K-means clustering: K-means clustering is a method that partitions data into k groups (clusters) based on their similarity or distance. K-means clustering can help discover natural or hidden groups in the data, as well as identify outliers or anomalies in the data.
Apriori algorithm: Apriori algorithm is a method that finds frequent itemsets (sets of items that occur together frequently) and association rules (rules that describe how items are related or correlated) in transactional data. Apriori algorithm can help discover patterns or insights in the data, such as customer behavior, preferences, or recommendations.

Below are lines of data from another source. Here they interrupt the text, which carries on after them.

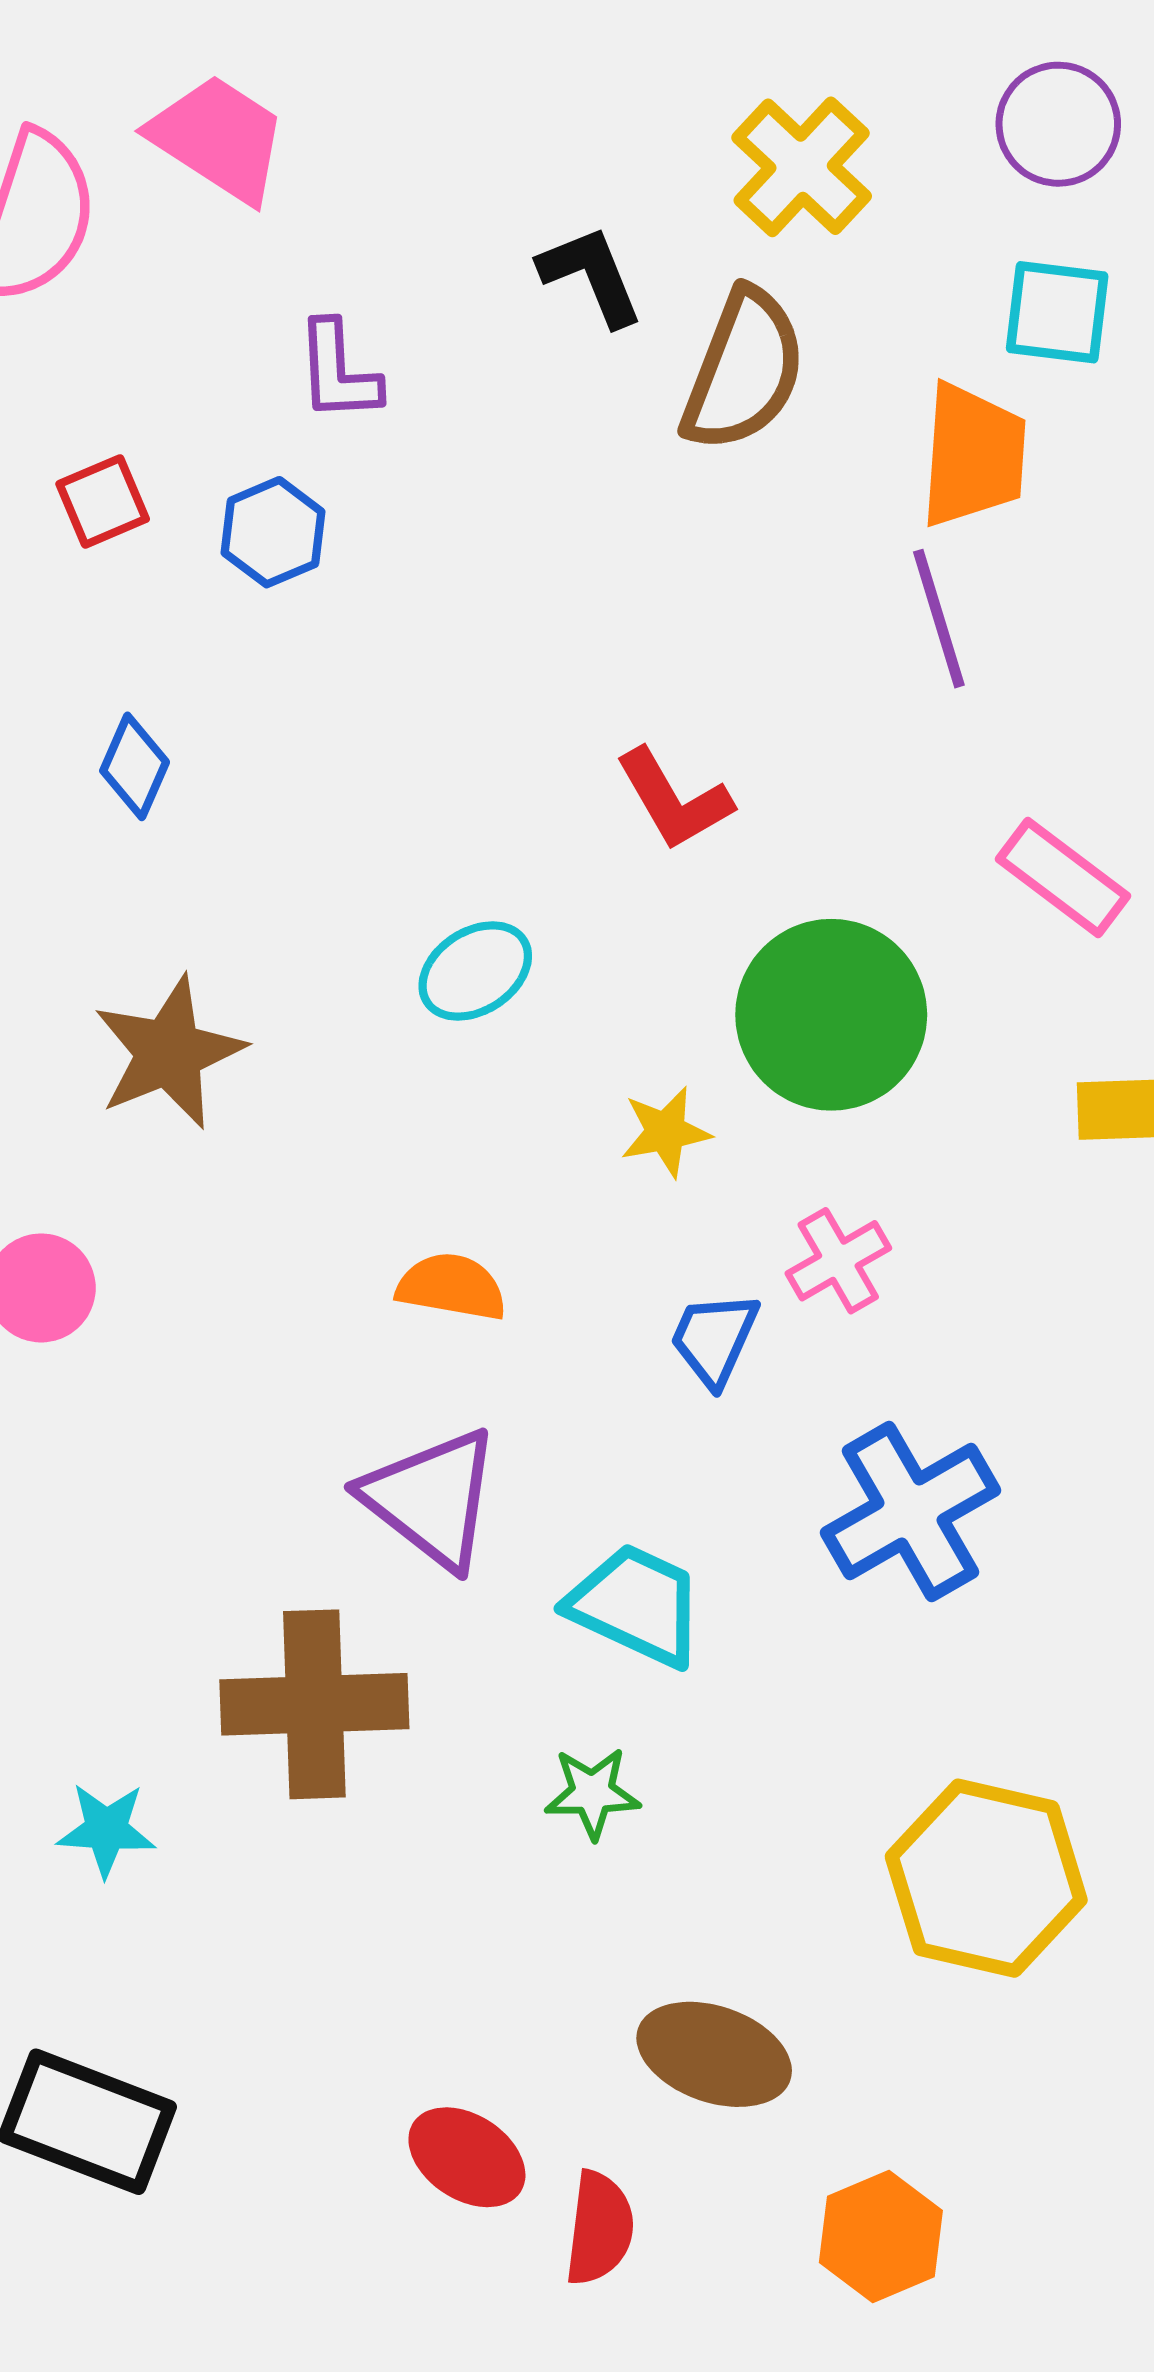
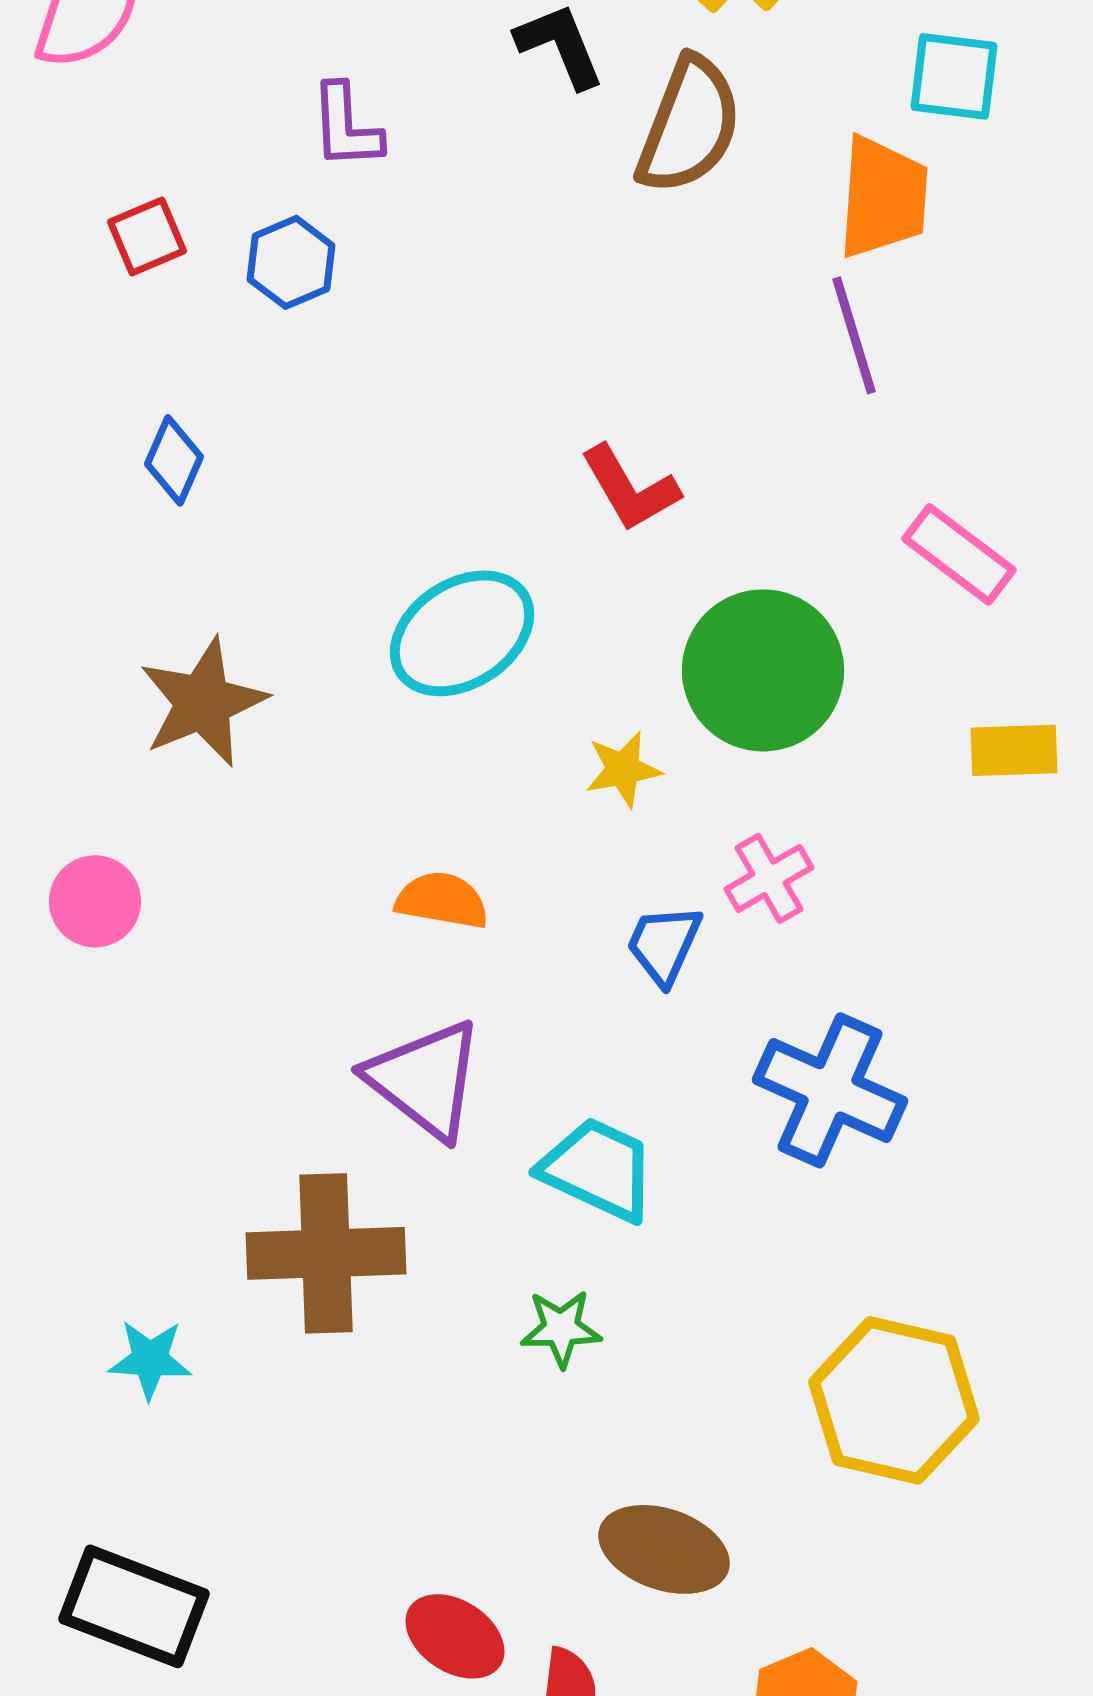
cyan ellipse: (475, 971) -> (462, 633), size x1.5
blue cross: (910, 1511) -> (830, 1090), turned -36

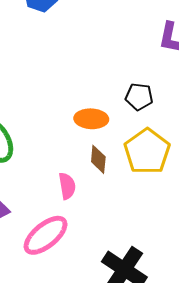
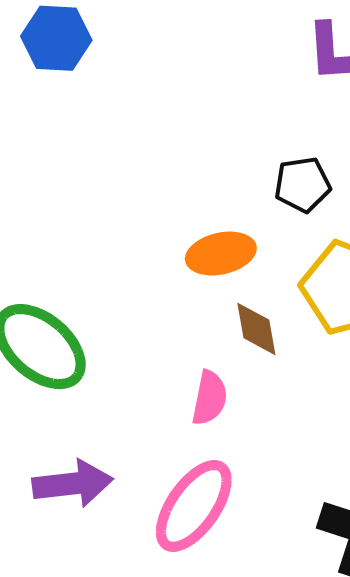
pink semicircle: (67, 186) -> (209, 398), turned 36

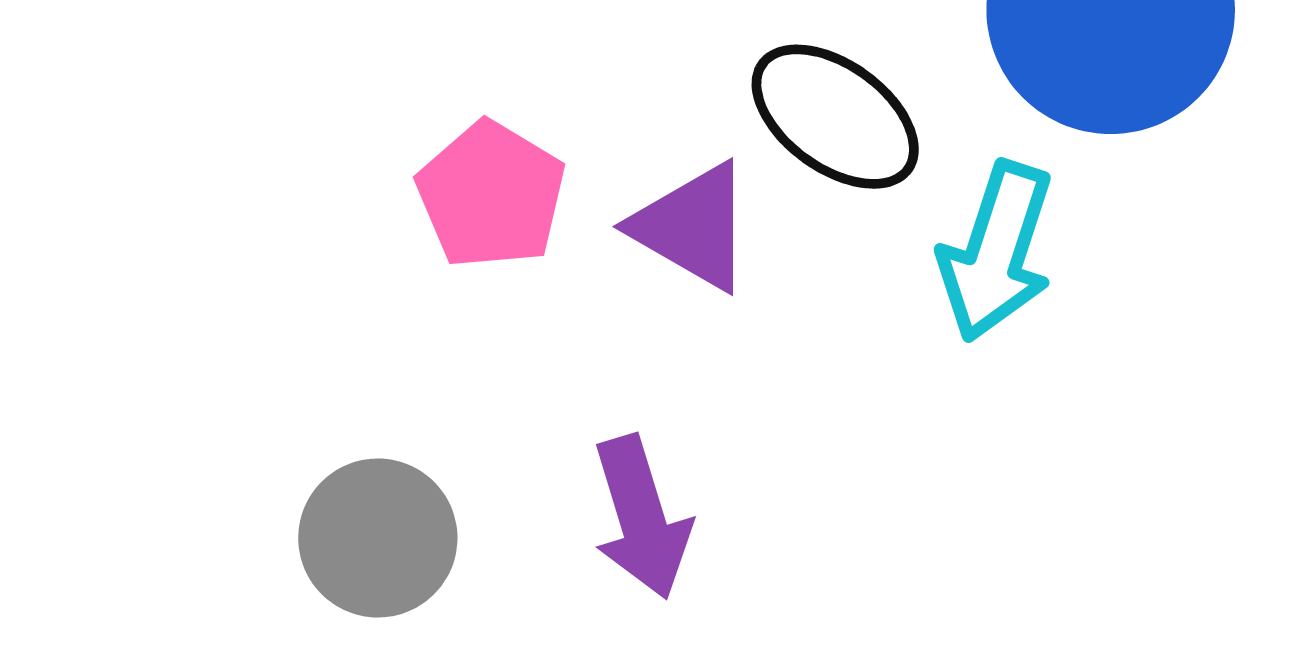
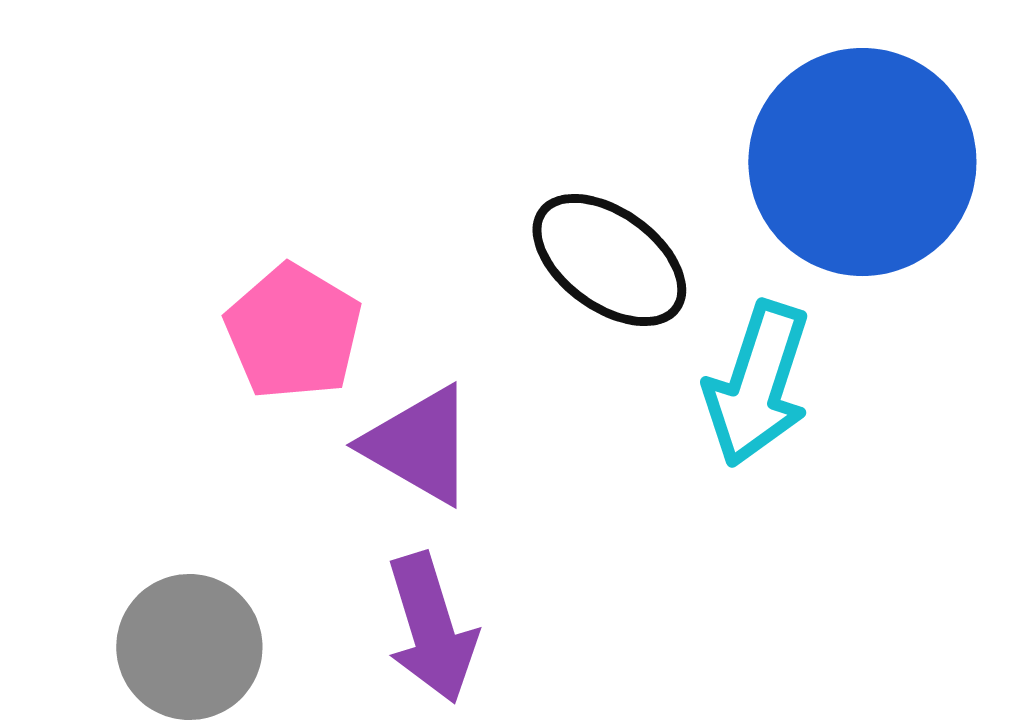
purple triangle: (693, 227) -> (419, 445), moved

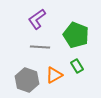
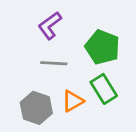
green rectangle: (77, 66) -> (104, 89), size x1.5

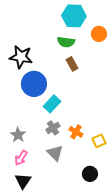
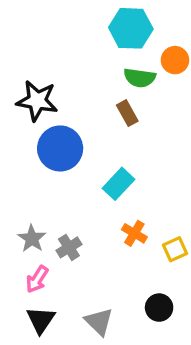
green semicircle: (66, 42) -> (140, 78), moved
cyan rectangle: (52, 104) -> (118, 184), moved
gray cross: (53, 128) -> (69, 247), moved
gray triangle: (55, 153) -> (99, 322), moved

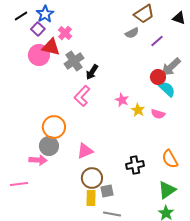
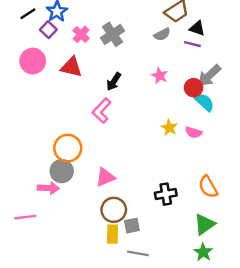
black triangle: (179, 18) -> (197, 28), moved
purple line: (157, 41) -> (192, 44), turned 56
red triangle: (51, 47) -> (71, 67), moved
pink circle: (39, 55) -> (33, 61), moved
gray cross: (74, 61) -> (113, 34), moved
pink star: (122, 100) -> (160, 76), moved

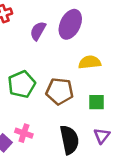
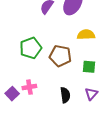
pink cross: (24, 133) -> (29, 87), turned -32
black semicircle: (69, 140) -> (65, 95), size x0.7

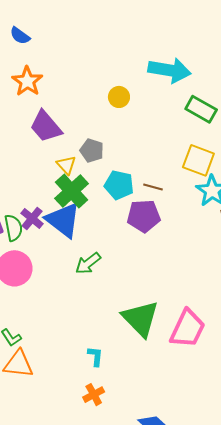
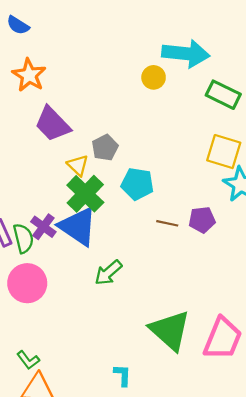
yellow circle: (119, 97) -> (154, 77), moved
gray pentagon: (92, 151) -> (105, 148), turned 30
brown line: (153, 187) -> (167, 223), moved
purple pentagon: (144, 216) -> (202, 220), moved, size x0.7

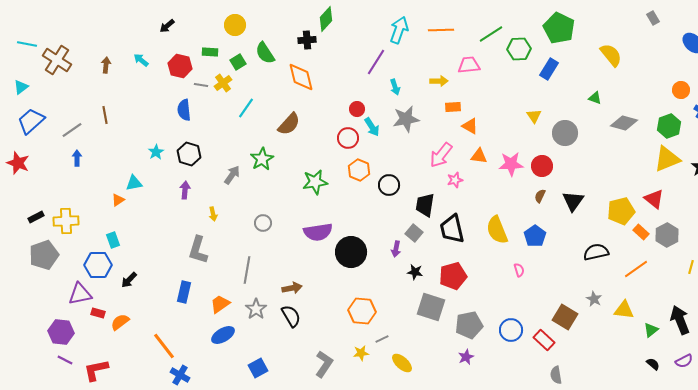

A market research team has ratings from patients who have a chronic disease, on several functional, physical, emotional, and professional needs that stay unmet with the current therapy. The dataset also captures ratings on how the disease affects their day-to-day activities. A pharmaceutical company is introducing a new therapy to cure the disease and would like to design their marketing campaign such that different groups of patients are targeted with different ads. These groups should ideally consist of patients with similar unmet needs. Which of the following algorithms should the market research team use to obtain these groups of patients?

A. k-means clustering

B. k-nearest neighbors

C. Logistic regression

D. Naive-Bayes

A. k-means clustering

Explanation: k-means clustering is an algorithm that should be used by the market research team to obtain groups of patients with similar unmet needs. k-means clustering is an unsupervised learning technique that partitions the data into k clusters based on the similarity of the features. The algorithm iteratively assigns each data point to the cluster with the nearest centroid and updates the centroid until convergence. k-means clustering can help identify patterns and segments in the data that may not be obvious or intuitive.